We learned about onigiri because my husband teaches an after school anime club. Ever since then, we’ve been fascinated with it! One of the most informative (and highly amusing) sources for Japanese cooking is a YouTube show called “Cooking With Dog.” The host is Francis, a poodle that sits on the kitchen countertop. He does the talking while the female chef prepares the food.

Onigiri Fillings and Preparation

Because of its Japanese origins, onigiri has some traditional fillings that are unique. Some more ethnic fillings include pickled fruit, caviar, fried tempura and short ribs. Preserved fish mixed with mayonnaise is also popular.  (Pictured below is salmon and mayo,because my husband hates tuna.)  However, you can get totally creative. You could also use pulled pork or chicken. I imagine taco meat would be delicious too.  I’ve even used turkey and cheese before!

Onigiri Salmon and Mayo

Onigiri is very easy to make. The first step is to cook your rice and let it cool slightly, so you can work it with your hands. Most people add a bit of salt water. (Note- Onigiri is not sushi. Sushi is different because sugar and vinegar are added to the rice.) We purchased a small triangular form at the local Asian market. While you don’t need it, it makes forming onigiri drastically easier.
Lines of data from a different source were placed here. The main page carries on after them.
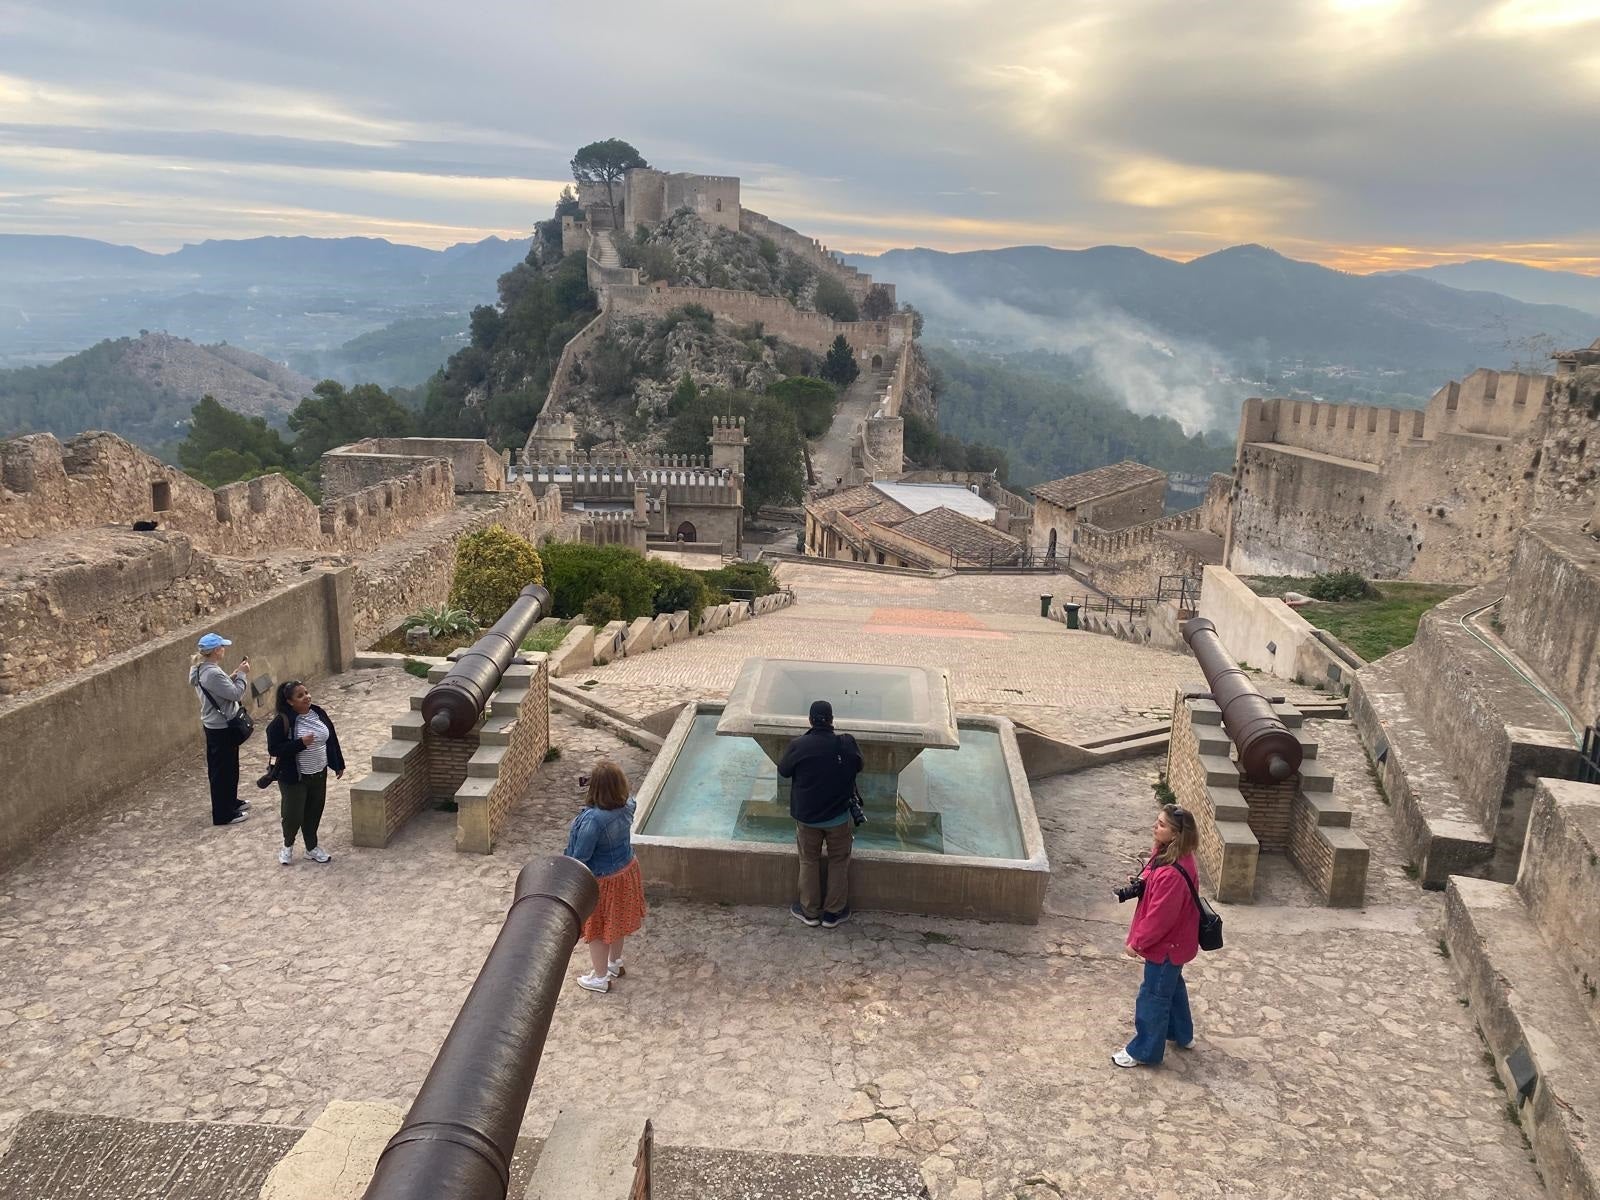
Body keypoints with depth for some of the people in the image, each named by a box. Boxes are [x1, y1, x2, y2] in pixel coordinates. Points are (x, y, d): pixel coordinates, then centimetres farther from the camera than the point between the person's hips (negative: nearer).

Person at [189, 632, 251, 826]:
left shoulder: (202, 669, 5)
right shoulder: (212, 673, -27)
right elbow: (236, 694, -23)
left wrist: (235, 674, 4)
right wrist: (242, 674, -11)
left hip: (214, 725, 10)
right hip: (222, 728, -10)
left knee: (227, 766, 23)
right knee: (223, 769, 1)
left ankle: (230, 801, 39)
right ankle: (223, 814, 10)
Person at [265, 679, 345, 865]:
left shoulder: (319, 712, -2)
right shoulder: (282, 721, -19)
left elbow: (332, 739, 8)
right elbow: (274, 749, -19)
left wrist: (338, 764, 12)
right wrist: (301, 743, -29)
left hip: (319, 774, 5)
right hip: (294, 777, -5)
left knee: (314, 812, 14)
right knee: (293, 815, 2)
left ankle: (312, 848, 31)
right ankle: (288, 845, 31)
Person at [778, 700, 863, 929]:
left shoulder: (798, 745, -18)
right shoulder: (847, 744, -16)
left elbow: (783, 771, 0)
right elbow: (858, 767, 5)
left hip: (806, 816, 0)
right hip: (839, 815, 0)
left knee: (809, 861, 18)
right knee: (839, 861, 18)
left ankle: (810, 911, 28)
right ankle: (833, 912, 26)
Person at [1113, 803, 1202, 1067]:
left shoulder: (1172, 873, -35)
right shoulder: (1166, 855, -6)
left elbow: (1160, 916, -28)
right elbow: (1153, 881, 14)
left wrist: (1137, 942, -16)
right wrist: (1141, 882, -8)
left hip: (1166, 944, -10)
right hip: (1174, 940, 10)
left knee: (1153, 996, 7)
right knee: (1172, 985, 28)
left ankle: (1143, 1052, 24)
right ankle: (1181, 1035, 49)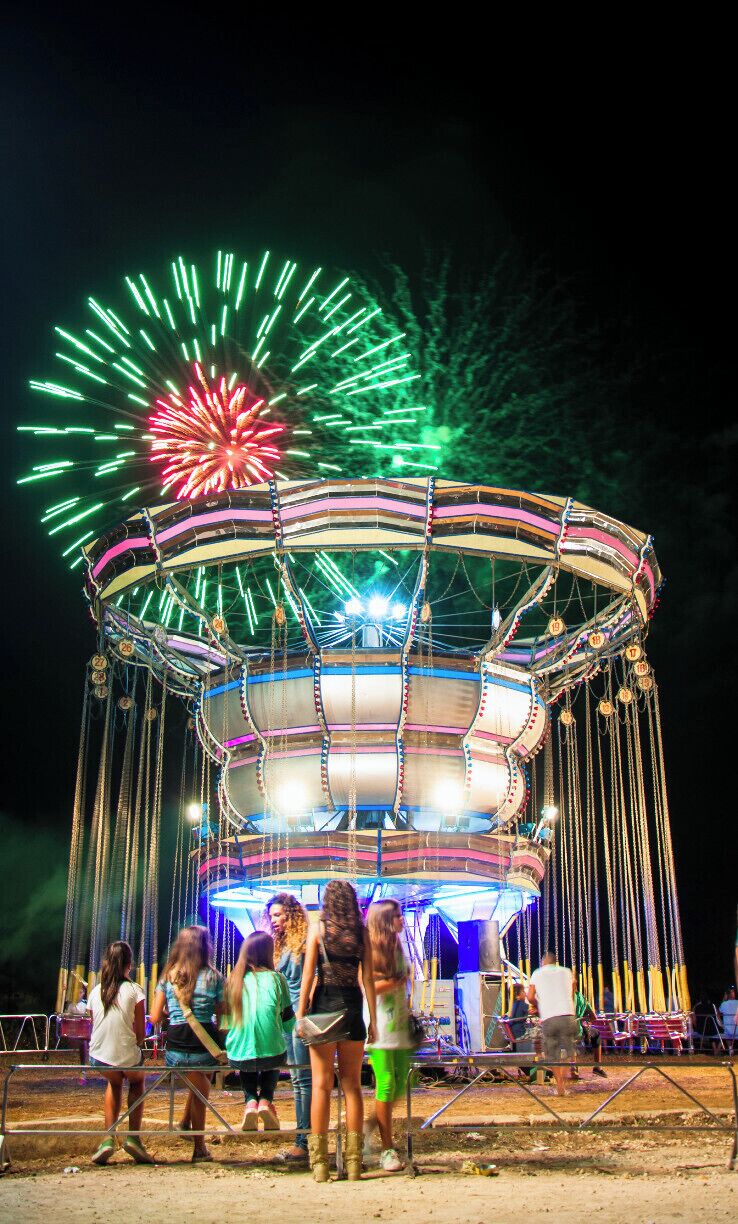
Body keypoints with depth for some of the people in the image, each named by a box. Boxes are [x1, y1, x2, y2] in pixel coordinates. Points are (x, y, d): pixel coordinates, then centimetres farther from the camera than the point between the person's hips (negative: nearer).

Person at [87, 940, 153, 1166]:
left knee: (114, 1082, 35)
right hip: (128, 1057, -3)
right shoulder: (134, 990, -7)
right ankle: (133, 1137, 17)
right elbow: (141, 1034, -4)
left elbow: (96, 1028, 12)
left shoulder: (95, 991, 4)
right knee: (137, 1081, 32)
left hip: (99, 1058, 3)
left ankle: (108, 1139, 21)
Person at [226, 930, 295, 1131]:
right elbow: (289, 1023, 1)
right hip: (272, 1054, -1)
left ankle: (250, 1101, 8)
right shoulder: (276, 978, -6)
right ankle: (265, 1100, 8)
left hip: (238, 1056, 1)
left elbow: (229, 1018, 13)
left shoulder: (235, 979, 1)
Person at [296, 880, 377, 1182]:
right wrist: (373, 1020, 6)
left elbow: (308, 975, -5)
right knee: (352, 1085, 9)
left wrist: (301, 1014, -1)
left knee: (321, 1083, 4)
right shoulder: (361, 932, 3)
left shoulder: (318, 929, -1)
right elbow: (368, 979, 1)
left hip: (324, 1005, -2)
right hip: (352, 1008, 2)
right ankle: (354, 1162, 10)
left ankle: (320, 1162, 3)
To form your onigiri, use a plate or parchment paper as your work surface. Place your form on your work surface and add a few tablespoons of rice. Don’t fill it more than a 1/3 of the way full. Next, add a layer of your preferred filling. Top the filling with a few more tablespoons of rice and use the form press to squeeze the layers together. To finish it off, take a small strip of nori (dried seaweed) and wrap it around the bottom. The strip should go stretch between the two flat sides of rice. The nori gives your fingers something to hold on to.
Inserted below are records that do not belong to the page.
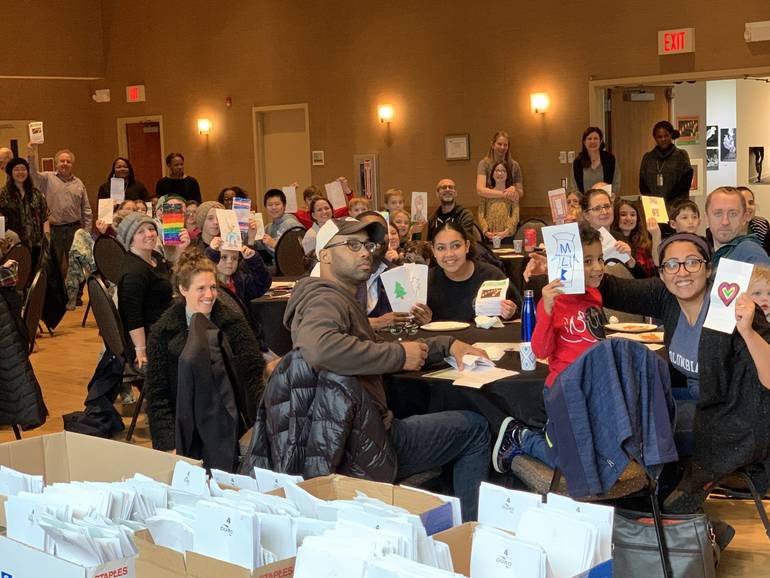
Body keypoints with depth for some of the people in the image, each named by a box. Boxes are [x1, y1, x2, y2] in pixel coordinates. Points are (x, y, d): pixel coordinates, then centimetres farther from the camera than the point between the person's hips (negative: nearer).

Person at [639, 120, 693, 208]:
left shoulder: (681, 155, 6)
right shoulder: (648, 157, 14)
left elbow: (686, 182, -1)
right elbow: (642, 184, 13)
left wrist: (668, 198, -11)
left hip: (676, 204, -2)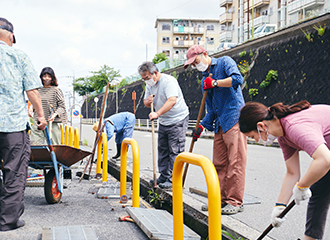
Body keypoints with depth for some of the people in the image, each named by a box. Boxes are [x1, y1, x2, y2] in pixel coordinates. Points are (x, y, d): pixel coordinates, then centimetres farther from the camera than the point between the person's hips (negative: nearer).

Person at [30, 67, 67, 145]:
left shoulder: (56, 90, 1)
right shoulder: (38, 91, 14)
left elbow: (62, 106, -1)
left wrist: (55, 115, -17)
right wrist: (31, 108, 8)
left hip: (52, 123, -4)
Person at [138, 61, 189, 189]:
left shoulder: (169, 81, -19)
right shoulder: (149, 84, 7)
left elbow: (172, 100, -32)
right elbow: (146, 103, 14)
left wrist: (157, 113, -39)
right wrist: (148, 101, -11)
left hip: (178, 119, -8)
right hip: (163, 121, 8)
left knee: (175, 151, -8)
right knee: (162, 150, 10)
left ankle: (173, 179, -3)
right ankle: (163, 177, 19)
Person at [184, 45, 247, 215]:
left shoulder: (225, 62, 3)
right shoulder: (205, 80, 23)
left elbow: (237, 79, -16)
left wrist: (215, 83, -10)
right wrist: (202, 126, 12)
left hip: (234, 119, -8)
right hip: (220, 124, 8)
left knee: (235, 161, -8)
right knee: (219, 163, 7)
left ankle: (235, 202, -4)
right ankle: (221, 199, 15)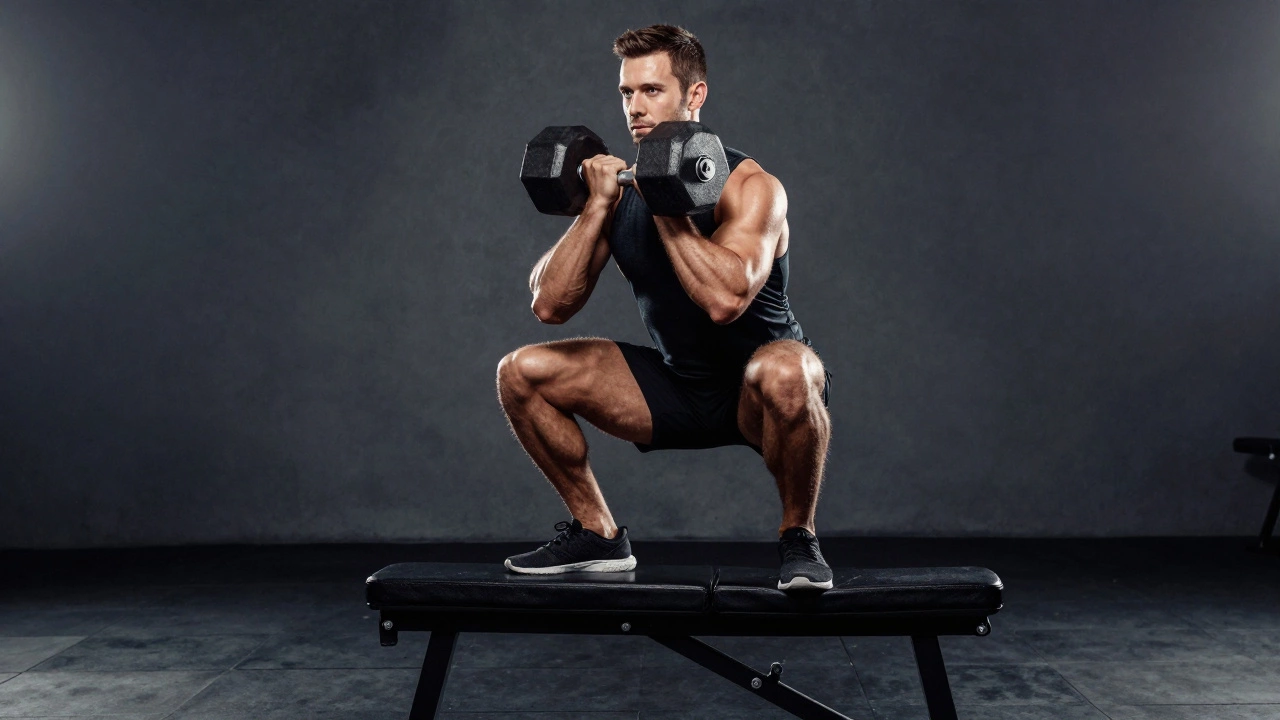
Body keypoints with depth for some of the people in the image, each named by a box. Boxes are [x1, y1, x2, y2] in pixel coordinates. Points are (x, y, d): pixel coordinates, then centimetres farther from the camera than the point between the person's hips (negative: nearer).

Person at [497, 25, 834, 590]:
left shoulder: (748, 186, -19)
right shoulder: (620, 187, -3)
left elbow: (725, 301, -38)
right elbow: (550, 305, -11)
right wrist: (599, 206, -19)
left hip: (757, 392, -5)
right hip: (676, 386, 5)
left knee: (784, 373, -41)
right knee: (521, 373, -6)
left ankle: (797, 536, -15)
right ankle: (598, 535, 7)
onigiri omelette and spinach

Best tip for making onigiri. After I press the bottom portion of rice, I build a small ridge of rice around the inside of the form. You basically create a well for the filling. You can see it easier here in my spinach and omelette onigiri. Which is 100% delicious, by the way. A great option if you prefer to not eat meat. Also great if you’re looking for breakfast on the go!
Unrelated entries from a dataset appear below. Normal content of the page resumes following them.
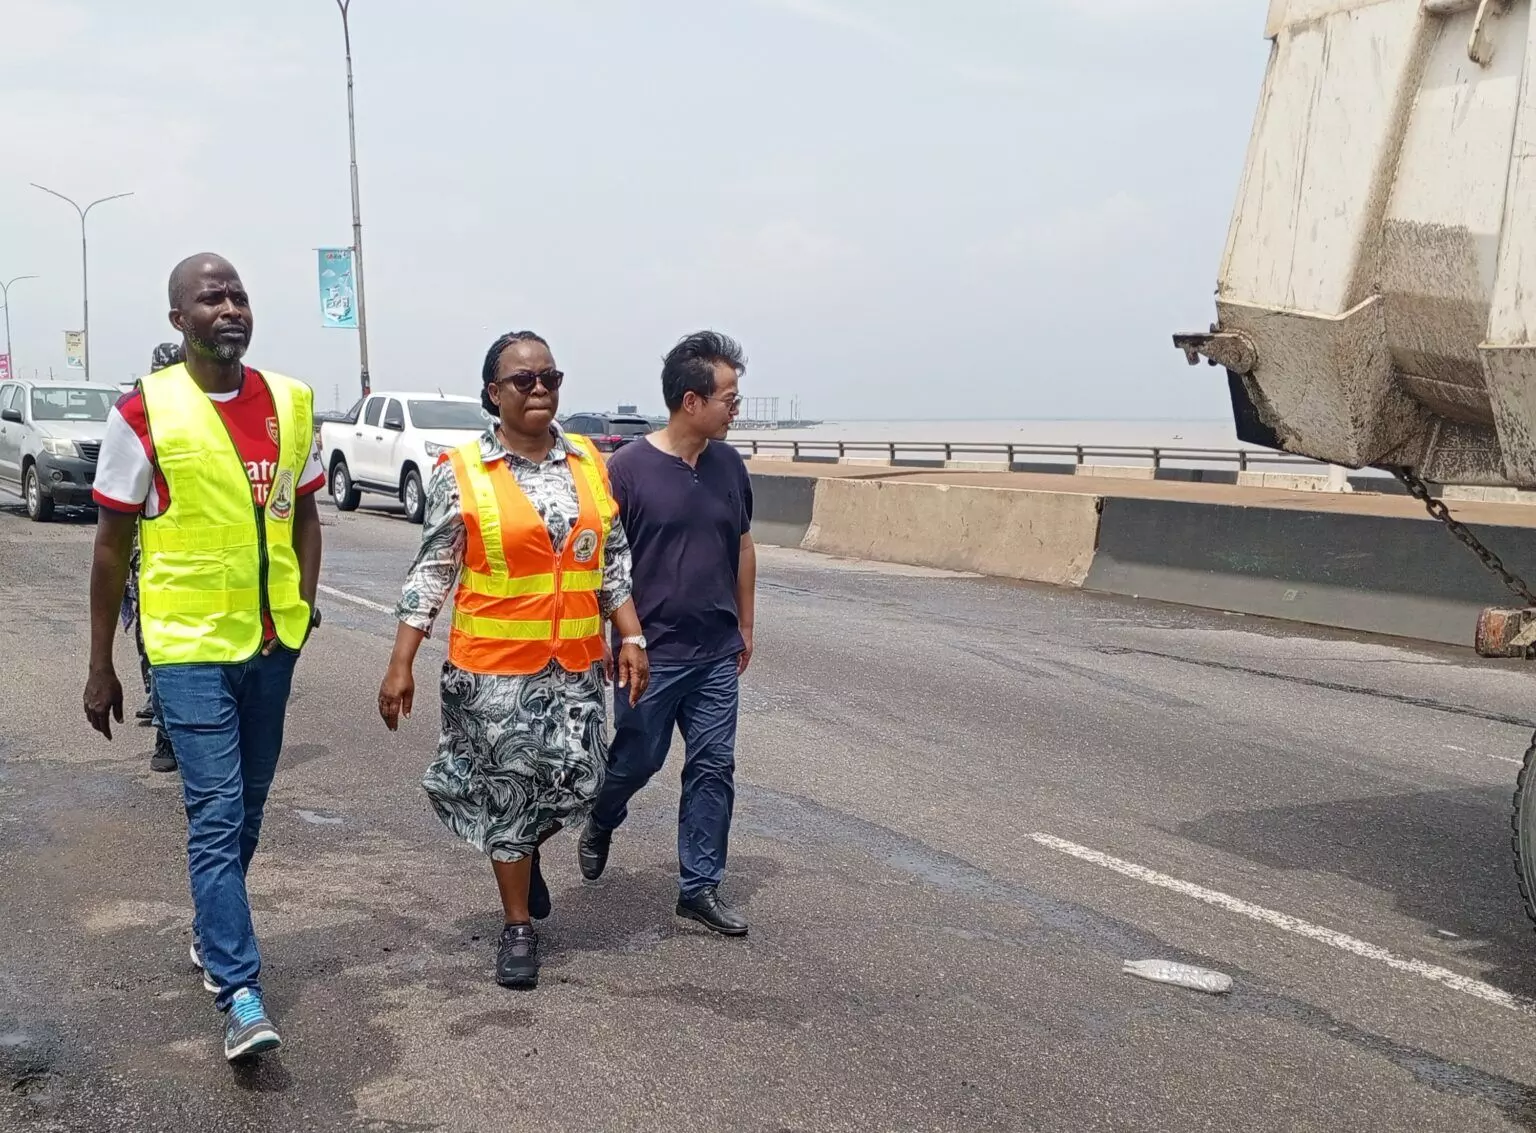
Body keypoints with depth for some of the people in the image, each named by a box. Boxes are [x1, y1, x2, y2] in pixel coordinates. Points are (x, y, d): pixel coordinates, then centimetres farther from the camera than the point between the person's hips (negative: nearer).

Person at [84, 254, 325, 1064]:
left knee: (247, 806, 17)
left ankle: (210, 932, 39)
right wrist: (100, 666, -1)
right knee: (216, 815, -7)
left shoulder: (291, 403, 3)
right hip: (190, 645, -5)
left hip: (272, 641, 5)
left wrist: (306, 603, 2)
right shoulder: (144, 412, -9)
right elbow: (113, 543, -3)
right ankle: (240, 994, -3)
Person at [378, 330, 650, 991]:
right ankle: (518, 927, 23)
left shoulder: (589, 463, 4)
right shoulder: (462, 473, -7)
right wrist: (401, 666, -9)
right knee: (506, 789, 6)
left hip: (575, 664, 4)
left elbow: (614, 561, 10)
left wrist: (631, 639, 4)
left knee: (576, 782, 5)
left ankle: (524, 852, 38)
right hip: (493, 668, -3)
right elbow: (431, 573, -6)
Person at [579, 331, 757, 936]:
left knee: (713, 768, 6)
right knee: (637, 759, 10)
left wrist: (745, 626, 15)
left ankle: (700, 887, 17)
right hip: (650, 653, -4)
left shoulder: (730, 466, 3)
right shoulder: (627, 468, -12)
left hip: (717, 655, 4)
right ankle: (602, 820, 42)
onigiri mixed plate topped with furikake

Sometimes the Japanese top their onigiri with furikake. This rice seasoning a mix of seaweed, sesame seeds, sugar and other seasonings. When you make multiple versions of onigiri, this can be helpful for distinguishing the differences between fillings. For example, the ones topped with furikake are filled with spinach and omelette. The ones without is filled with salmon and mayo. Some people mix he furikake with the rice itself, prior to forming their rice balls.

onigiri musubi made with turkey SPAM

The Japanese form onigiri into other shapes as well, such as this musubi made with Turkey SPAM. I know what you’re thinking. SPAM? The Japanese love SPAM, so it seemed like an obvious option. By the way, I apologize in advance for the less than stellar picture. I made this turkey SPAM musubi the night before the triangle shaped ones. I needed something to pack in my husband’s lunch for the next day, and the light was fading. But it’s totally worth trying. My husband raved about it when he got home from work.

Love handheld meals? Check out my recipe for El Salvadoran pupusas or my grain-free pasties. What other unique things do you eat instead of sandwiches? Do you make onigiri? If so, leave me a comment below with your favorite filling!


  1. To answer your question: We also love knishes! Dough wrapped around a filling of potatoes, or a cheesy-spinachey filling (which I make dairy-free by using a tofu mixture instead of cheese). Yum!

    I’ll also sometimes bake a sheet of cornbread about 1/2 inch tall, cut into triangles, and use that for open sandwiches. Yum!

  2. Hi, I shared this on your FB post and you asked me to share here:
    I have a friend that makes these in a big batch and freezes them. She wraps them in plastic wrap then foil. Then put them in a ziplock bag in her freezer. Then when she wants one you just pull out to defrost and eat. She used them a lot for traveling and day trips with her kids as lunches.